WORK INSTRUCTION → The listing below should be copied in full, word for word.
*** RECORDS PROVIDED Section Begins ***
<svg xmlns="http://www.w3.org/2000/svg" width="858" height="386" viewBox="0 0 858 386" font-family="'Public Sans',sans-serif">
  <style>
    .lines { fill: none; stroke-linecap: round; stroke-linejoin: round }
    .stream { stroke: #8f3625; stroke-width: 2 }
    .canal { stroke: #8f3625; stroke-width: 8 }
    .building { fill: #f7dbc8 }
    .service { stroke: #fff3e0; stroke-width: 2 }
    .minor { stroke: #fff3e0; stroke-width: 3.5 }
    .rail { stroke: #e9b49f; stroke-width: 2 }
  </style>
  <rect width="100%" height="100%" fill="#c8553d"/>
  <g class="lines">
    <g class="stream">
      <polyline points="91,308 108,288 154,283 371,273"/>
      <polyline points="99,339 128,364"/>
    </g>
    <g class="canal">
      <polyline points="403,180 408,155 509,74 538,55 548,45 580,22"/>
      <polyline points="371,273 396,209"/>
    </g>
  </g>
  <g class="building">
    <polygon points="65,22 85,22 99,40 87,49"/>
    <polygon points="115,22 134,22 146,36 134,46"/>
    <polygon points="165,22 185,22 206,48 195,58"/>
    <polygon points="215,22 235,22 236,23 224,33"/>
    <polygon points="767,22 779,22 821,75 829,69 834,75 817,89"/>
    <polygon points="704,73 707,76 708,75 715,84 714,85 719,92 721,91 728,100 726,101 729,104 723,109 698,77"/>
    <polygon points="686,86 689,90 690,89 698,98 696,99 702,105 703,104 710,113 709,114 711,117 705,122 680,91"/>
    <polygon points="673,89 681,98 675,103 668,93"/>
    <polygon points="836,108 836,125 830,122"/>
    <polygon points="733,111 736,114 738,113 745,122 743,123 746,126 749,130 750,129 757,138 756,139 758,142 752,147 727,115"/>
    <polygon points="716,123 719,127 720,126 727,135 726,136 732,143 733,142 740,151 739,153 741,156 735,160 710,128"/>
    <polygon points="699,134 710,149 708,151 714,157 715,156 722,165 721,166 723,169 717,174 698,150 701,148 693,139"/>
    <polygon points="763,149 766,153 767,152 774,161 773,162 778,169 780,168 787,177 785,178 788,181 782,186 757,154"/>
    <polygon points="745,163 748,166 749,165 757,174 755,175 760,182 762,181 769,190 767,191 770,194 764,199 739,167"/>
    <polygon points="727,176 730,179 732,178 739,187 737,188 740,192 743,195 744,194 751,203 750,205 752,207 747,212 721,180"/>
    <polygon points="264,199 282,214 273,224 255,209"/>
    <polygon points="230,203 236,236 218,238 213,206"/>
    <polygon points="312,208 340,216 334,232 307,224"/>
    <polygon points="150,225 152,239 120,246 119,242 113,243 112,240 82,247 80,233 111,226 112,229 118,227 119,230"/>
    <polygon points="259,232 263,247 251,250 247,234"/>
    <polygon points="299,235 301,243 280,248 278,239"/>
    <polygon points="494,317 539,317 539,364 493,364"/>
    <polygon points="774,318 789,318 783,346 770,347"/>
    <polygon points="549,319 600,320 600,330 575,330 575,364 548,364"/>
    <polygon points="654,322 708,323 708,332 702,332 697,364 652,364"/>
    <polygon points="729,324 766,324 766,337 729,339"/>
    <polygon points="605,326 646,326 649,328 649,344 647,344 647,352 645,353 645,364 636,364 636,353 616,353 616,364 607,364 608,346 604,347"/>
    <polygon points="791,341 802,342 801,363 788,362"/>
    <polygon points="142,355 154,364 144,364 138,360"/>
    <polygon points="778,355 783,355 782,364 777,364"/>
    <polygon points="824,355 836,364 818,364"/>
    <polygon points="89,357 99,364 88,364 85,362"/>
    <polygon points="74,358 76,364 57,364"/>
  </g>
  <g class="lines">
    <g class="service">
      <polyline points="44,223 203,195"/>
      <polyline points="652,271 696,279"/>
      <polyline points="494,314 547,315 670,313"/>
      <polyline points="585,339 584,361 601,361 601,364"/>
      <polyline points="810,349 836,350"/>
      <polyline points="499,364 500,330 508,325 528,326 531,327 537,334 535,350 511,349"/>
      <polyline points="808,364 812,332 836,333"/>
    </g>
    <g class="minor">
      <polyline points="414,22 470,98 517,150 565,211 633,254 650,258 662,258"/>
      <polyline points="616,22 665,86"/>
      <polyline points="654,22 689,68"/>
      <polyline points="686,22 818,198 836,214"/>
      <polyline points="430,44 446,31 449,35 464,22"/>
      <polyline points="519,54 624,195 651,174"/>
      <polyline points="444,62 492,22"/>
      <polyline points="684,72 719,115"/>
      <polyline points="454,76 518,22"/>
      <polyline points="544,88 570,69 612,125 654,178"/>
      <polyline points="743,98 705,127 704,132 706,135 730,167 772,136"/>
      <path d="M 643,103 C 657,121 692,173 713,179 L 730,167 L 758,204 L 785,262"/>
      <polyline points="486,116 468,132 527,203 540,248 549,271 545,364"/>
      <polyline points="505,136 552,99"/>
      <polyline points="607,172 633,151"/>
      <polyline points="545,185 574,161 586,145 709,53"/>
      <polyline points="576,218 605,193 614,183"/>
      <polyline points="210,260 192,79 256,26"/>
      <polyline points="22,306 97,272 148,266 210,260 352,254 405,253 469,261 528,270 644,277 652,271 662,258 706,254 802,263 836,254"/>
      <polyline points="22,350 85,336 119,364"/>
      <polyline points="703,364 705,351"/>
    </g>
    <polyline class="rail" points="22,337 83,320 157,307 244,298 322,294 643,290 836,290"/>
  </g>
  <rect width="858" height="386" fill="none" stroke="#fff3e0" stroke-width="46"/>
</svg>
*** RECORDS PROVIDED Section Ends ***
COMPLETED EXERCISE →
<svg xmlns="http://www.w3.org/2000/svg" width="858" height="386" viewBox="0 0 858 386" font-family="'Public Sans',sans-serif">
  <style>
    .lines { fill: none; stroke-linecap: round; stroke-linejoin: round }
    .stream { stroke: #8f3625; stroke-width: 2 }
    .canal { stroke: #8f3625; stroke-width: 8 }
    .building { fill: #f7dbc8 }
    .service { stroke: #fff3e0; stroke-width: 2 }
    .minor { stroke: #fff3e0; stroke-width: 3.5 }
    .rail { stroke: #e9b49f; stroke-width: 2 }
  </style>
  <rect width="100%" height="100%" fill="#c8553d"/>
  <g class="lines">
    <g class="stream">
      <polyline points="91,308 108,288 154,283 371,273"/>
      <polyline points="99,339 128,364"/>
    </g>
    <g class="canal">
      <polyline points="403,180 408,155 509,74 538,55 548,45 580,22"/>
      <polyline points="371,273 396,209"/>
    </g>
  </g>
  <g class="building">
    <polygon points="65,22 85,22 99,40 87,49"/>
    <polygon points="115,22 134,22 146,36 134,46"/>
    <polygon points="165,22 185,22 206,48 195,58"/>
    <polygon points="215,22 235,22 236,23 224,33"/>
    <polygon points="767,22 779,22 821,75 829,69 834,75 817,89"/>
    <polygon points="704,73 707,76 708,75 715,84 714,85 719,92 721,91 728,100 726,101 729,104 723,109 698,77"/>
    <polygon points="686,86 689,90 690,89 698,98 696,99 702,105 703,104 710,113 709,114 711,117 705,122 680,91"/>
    <polygon points="673,89 681,98 675,103 668,93"/>
    <polygon points="836,108 836,125 830,122"/>
    <polygon points="733,111 736,114 738,113 745,122 743,123 746,126 749,130 750,129 757,138 756,139 758,142 752,147 727,115"/>
    <polygon points="716,123 719,127 720,126 727,135 726,136 732,143 733,142 740,151 739,153 741,156 735,160 710,128"/>
    <polygon points="699,134 710,149 708,151 714,157 715,156 722,165 721,166 723,169 717,174 698,150 701,148 693,139"/>
    <polygon points="763,149 766,153 767,152 774,161 773,162 778,169 780,168 787,177 785,178 788,181 782,186 757,154"/>
    <polygon points="745,163 748,166 749,165 757,174 755,175 760,182 762,181 769,190 767,191 770,194 764,199 739,167"/>
    <polygon points="727,176 730,179 732,178 739,187 737,188 740,192 743,195 744,194 751,203 750,205 752,207 747,212 721,180"/>
    <polygon points="264,199 282,214 273,224 255,209"/>
    <polygon points="230,203 236,236 218,238 213,206"/>
    <polygon points="312,208 340,216 334,232 307,224"/>
    <polygon points="150,225 152,239 120,246 119,242 113,243 112,240 82,247 80,233 111,226 112,229 118,227 119,230"/>
    <polygon points="259,232 263,247 251,250 247,234"/>
    <polygon points="299,235 301,243 280,248 278,239"/>
    <polygon points="494,317 539,317 539,364 493,364"/>
    <polygon points="774,318 789,318 783,346 770,347"/>
    <polygon points="549,319 600,320 600,330 575,330 575,364 548,364"/>
    <polygon points="654,322 708,323 708,332 702,332 697,364 652,364"/>
    <polygon points="729,324 766,324 766,337 729,339"/>
    <polygon points="605,326 646,326 649,328 649,344 647,344 647,352 645,353 645,364 636,364 636,353 616,353 616,364 607,364 608,346 604,347"/>
    <polygon points="791,341 802,342 801,363 788,362"/>
    <polygon points="142,355 154,364 144,364 138,360"/>
    <polygon points="778,355 783,355 782,364 777,364"/>
    <polygon points="824,355 836,364 818,364"/>
    <polygon points="89,357 99,364 88,364 85,362"/>
    <polygon points="74,358 76,364 57,364"/>
  </g>
  <g class="lines">
    <g class="service">
      <polyline points="44,223 203,195"/>
      <polyline points="652,271 696,279"/>
      <polyline points="494,314 547,315 670,313"/>
      <polyline points="585,339 584,361 601,361 601,364"/>
      <polyline points="810,349 836,350"/>
      <polyline points="499,364 500,330 508,325 528,326 531,327 537,334 535,350 511,349"/>
      <polyline points="808,364 812,332 836,333"/>
    </g>
    <g class="minor">
      <polyline points="414,22 470,98 517,150 565,211 633,254 650,258 662,258"/>
      <polyline points="616,22 665,86"/>
      <polyline points="654,22 689,68"/>
      <polyline points="686,22 818,198 836,214"/>
      <polyline points="430,44 446,31 449,35 464,22"/>
      <polyline points="519,54 624,195 651,174"/>
      <polyline points="444,62 492,22"/>
      <polyline points="684,72 719,115"/>
      <polyline points="454,76 518,22"/>
      <polyline points="544,88 570,69 612,125 654,178"/>
      <polyline points="743,98 705,127 704,132 706,135 730,167 772,136"/>
      <path d="M 643,103 C 657,121 692,173 713,179 L 730,167 L 758,204 L 785,262"/>
      <polyline points="486,116 468,132 527,203 540,248 549,271 545,364"/>
      <polyline points="505,136 552,99"/>
      <polyline points="607,172 633,151"/>
      <polyline points="545,185 574,161 586,145 709,53"/>
      <polyline points="576,218 605,193 614,183"/>
      <polyline points="210,260 192,79 256,26"/>
      <polyline points="22,306 97,272 148,266 210,260 352,254 405,253 469,261 528,270 644,277 652,271 662,258 706,254 802,263 836,254"/>
      <polyline points="22,350 85,336 119,364"/>
      <polyline points="703,364 705,351"/>
    </g>
    <polyline class="rail" points="22,337 83,320 157,307 244,298 322,294 643,290 836,290"/>
  </g>
  <rect width="858" height="386" fill="none" stroke="#fff3e0" stroke-width="46"/>
</svg>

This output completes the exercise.